Lemieux was primarily intended to run applications of very high levels of parallelism or concurrency (512 – 2048 processors).
Lemieux was decommissioned on December 22, 2006.
The Sequence Analysis Resource
The PSC Sequence Analysis Resource, an Alphaserver 8400 5/300 system, was decomissioned on May 31, 2006.
The CRAY J90
The last of PSC’s Cray J90s was decommisioned in July 2002.
The CRAY T3E
jaromir.psc.edu was a scalable parallel T3E system. PSC was the first site to install a T3E.
Jaromir was an extremely valuable resource, which enabled many scientific breakthroughs since 1996. However, 8 years is a very long time in the world of supercomputers, and more powerful and more cost-effective platforms are now available. In keeping with its mission of providing cost-effective leading-edge capability to the national scientific community, PSC retired Jaromir on October 1, 2004.
The CRAY C90
The PSC’s CRAY Research, Inc. C90 (or, more correctly, C916/512) ran UNICOS, based on AT&T UNIX System V, with Berkeley extensions and Cray Research, Inc. enhancements.

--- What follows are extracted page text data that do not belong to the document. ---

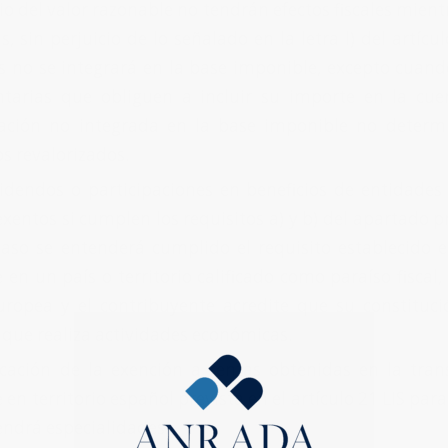
rio del valor razonable no tendrán efectos fiscales mie
, sin perjuicio de lo señalado en la letra l) del artícu
s no se integrará en la base imponible, excepto cuand
tarias que obliguen a incluir su importe en la cue
zación no integrada en la base imponible no determin
s revalorizados.
idendos o participaciones en beneficios de entidades 
xentos si cumplen los requisitos a) y b) del apartado pr
aso se entenderá cumplido el requisito establecido e
e en un país o territorio calificado como paraíso fisc
ropea y el contribuyente acredite que su constituc
y que realiza actividades económicas.
icación de la exención a rentas obtenidas en la tra
 en territorio español prevista en el artículo 21 LIS par
endrá especialidades.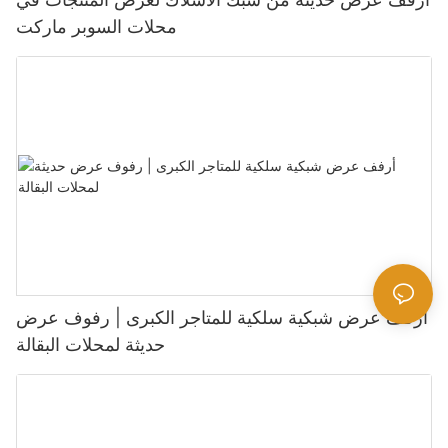
محلات السوبر ماركت
أرفف عرض شبكية سلكية للمتاجر الكبرى | رفوف عرض
حديثة لمحلات البقالة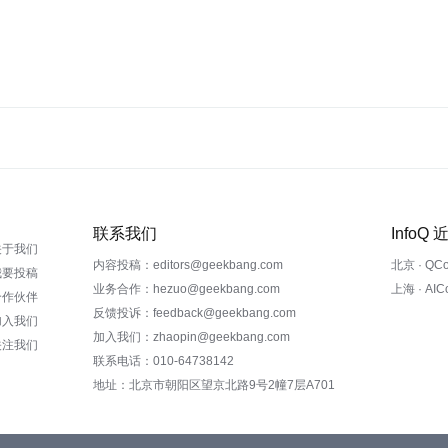
联系我们
InfoQ
关于我们
内容投稿：editors@geekbang.com
北京 · QC
我要投稿
业务合作：hezuo@geekbang.com
上海 · AI
合作伙伴
反馈投诉：feedback@geekbang.com
加入我们
加入我们：zhaopin@geekbang.com
关注我们
联系电话：010-64738142
地址：北京市朝阳区望京北路9号2幢7层A701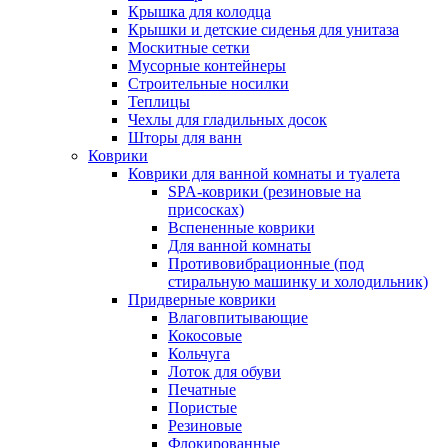
Крышка для колодца
Крышки и детские сиденья для унитаза
Москитные сетки
Мусорные контейнеры
Строительные носилки
Теплицы
Чехлы для гладильных досок
Шторы для ванн
Коврики
Коврики для ванной комнаты и туалета
SPA-коврики (резиновые на
присосках)
Вспененные коврики
Для ванной комнаты
Противовибрационные (под
стиральную машинку и холодильник)
Придверные коврики
Влаговпитывающие
Кокосовые
Кольчуга
Лоток для обуви
Печатные
Пористые
Резиновые
Флокированные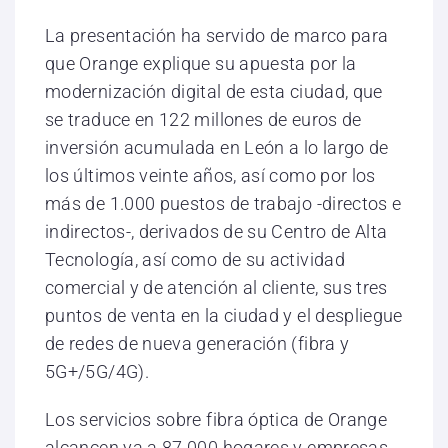
La presentación ha servido de marco para
que Orange explique su apuesta por la
modernización digital de esta ciudad, que
se traduce en 122 millones de euros de
inversión acumulada en León a lo largo de
los últimos veinte años, así como por los
más de 1.000 puestos de trabajo -directos e
indirectos-, derivados de su Centro de Alta
Tecnología, así como de su actividad
comercial y de atención al cliente, sus tres
puntos de venta en la ciudad y el despliegue
de redes de nueva generación (fibra y
5G+/5G/4G).
Los servicios sobre fibra óptica de Orange
alcancen ya a 87.000 hogares y empresas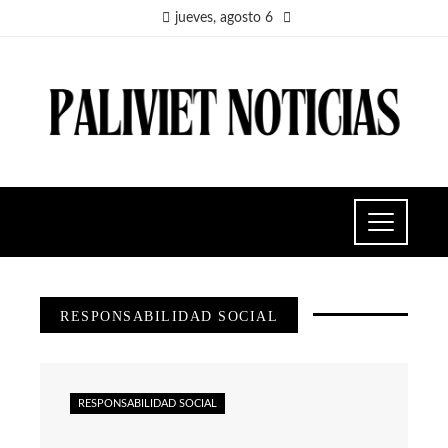
jueves, agosto 6
RESPONSABILIDAD SOCIAL
RESPONSABILIDAD SOCIAL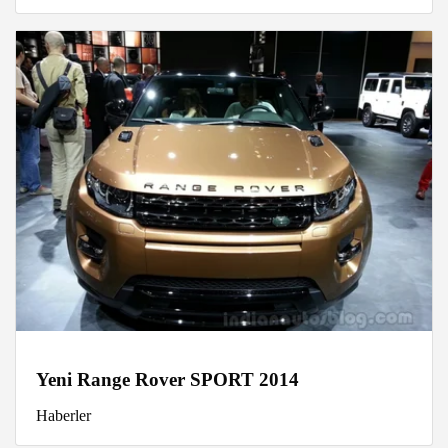
Yeni Range Rover SPORT 2014
Haberler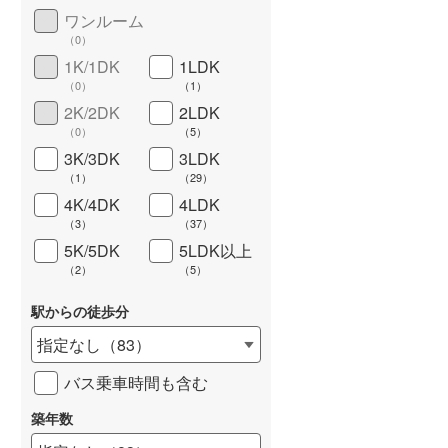
ワンルーム
城端線
(
0
)
（
0
）
関西本線（JR西日本）
(
0
)
1K/1DK
1LDK
（
0
）
（
1
）
大阪環状線
(
0
)
長期優良住宅
（
0
）
2K/2DK
2LDK
（
0
）
（
5
）
山陽本線（JR西日本）
(
0
)
3K/3DK
3LDK
姫新線
(
0
)
（
1
）
（
29
）
4K/4DK
4LDK
吉備線
(
0
)
（
3
）
（
37
）
5K/5DK
5LDK以上
芸備線
(
0
)
（
2
）
（
5
）
詳しく見る
可部線
(
0
)
駅からの徒歩分
宇部線
(
0
)
指定なし
（
83
）
山陰本線
(
0
)
バス乗車時間も含む
境線
(
0
)
築年数
奈良線
(
0
)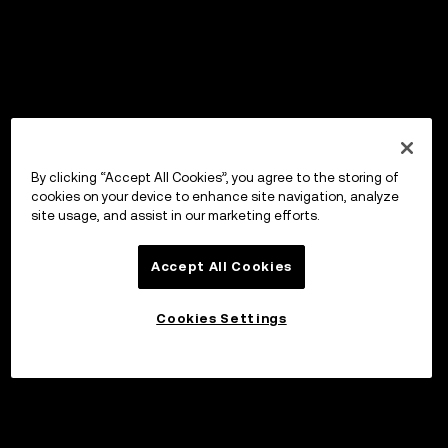
By clicking “Accept All Cookies”, you agree to the storing of
cookies on your device to enhance site navigation, analyze
site usage, and assist in our marketing efforts.
Accept All Cookies
Cookies Settings
Sijoita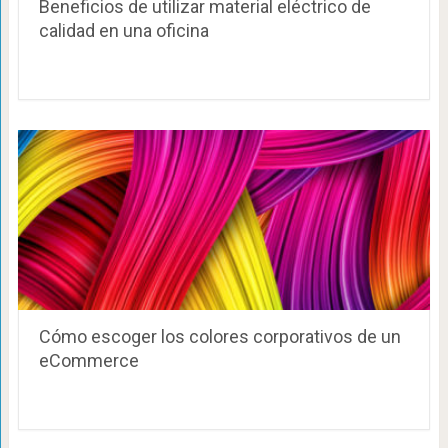
Beneficios de utilizar material eléctrico de
calidad en una oficina
Cómo escoger los colores corporativos de un
eCommerce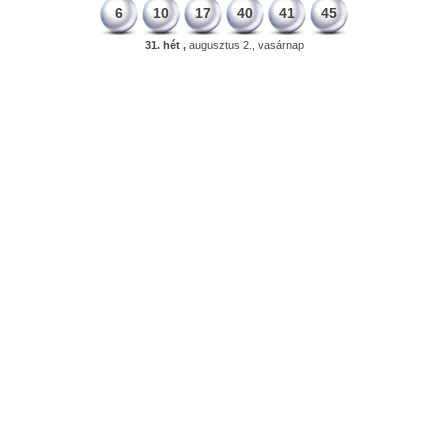
6
10
17
40
41
45
31. hét ,
augusztus 2., vasárnap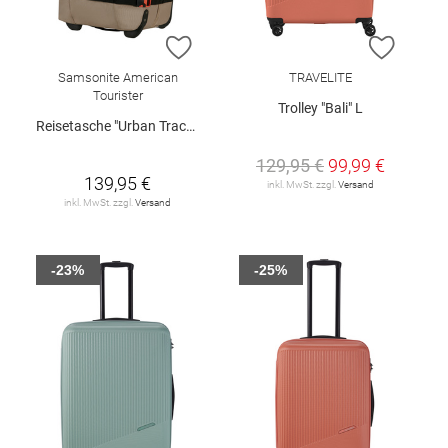
ZUR WUNSCHLISTE HINZUFÜGEN
ZUR W
Samsonite American
TRAVELITE
Tourister
Trolley "Bali" L
Reisetasche "Urban Track", 68 cm
129,95 €
99,99 €
139,95 €
inkl. MwSt. zzgl.
Versand
inkl. MwSt. zzgl.
Versand
-23%
-25%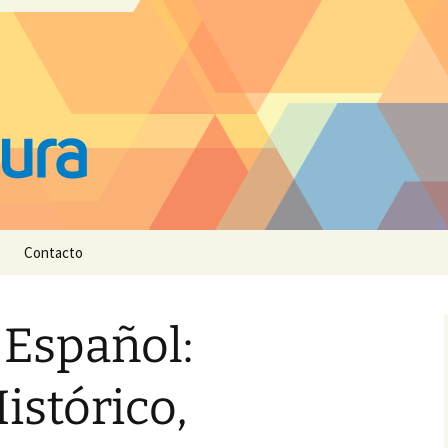
Contacto
 Español:
istórico,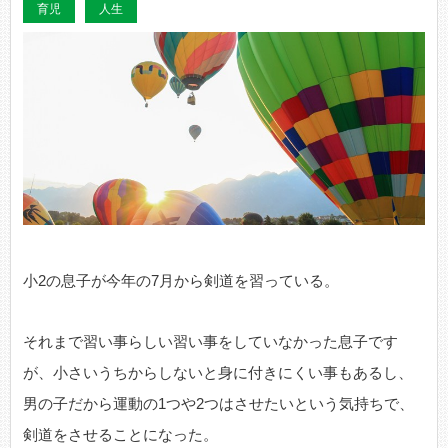
育児
人生
小2の息子が今年の7月から剣道を習っている。
それまで習い事らしい習い事をしていなかった息子です
が、小さいうちからしないと身に付きにくい事もあるし、
男の子だから運動の1つや2つはさせたいという気持ちで、
剣道をさせることになった。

The C90 was decommissioned on May 31, 1999.
The CRAY T3D
The CRAY T3D system was the first in a series of massively parallel processing (MPP) systems from CRAY Research. T3D’s are tightly coupled to CRAY Y-MP and C90 systems through a high speed channel. PSC’s T3D prototype machine was tightly coupled to the center’s C90, creating a powerful heterogeneous environment.
The PSC T3D was decommissioned on April 30, 1999.
The PSC’s AlphaCluster was a collection of DEC Alpha workstations that offered a supercomputing class resource. With its ability to execute both single- threaded and distributed codes, the Cluster complemented the PSC’s Cray C90 vector machine and massively parallel Cray T3D. Applications suited to a single high-performance scalar machine, or to a loosely coupled set of such machines, were good candidates for the AlphaCluster.
The Cluster was decommisioned in 1998.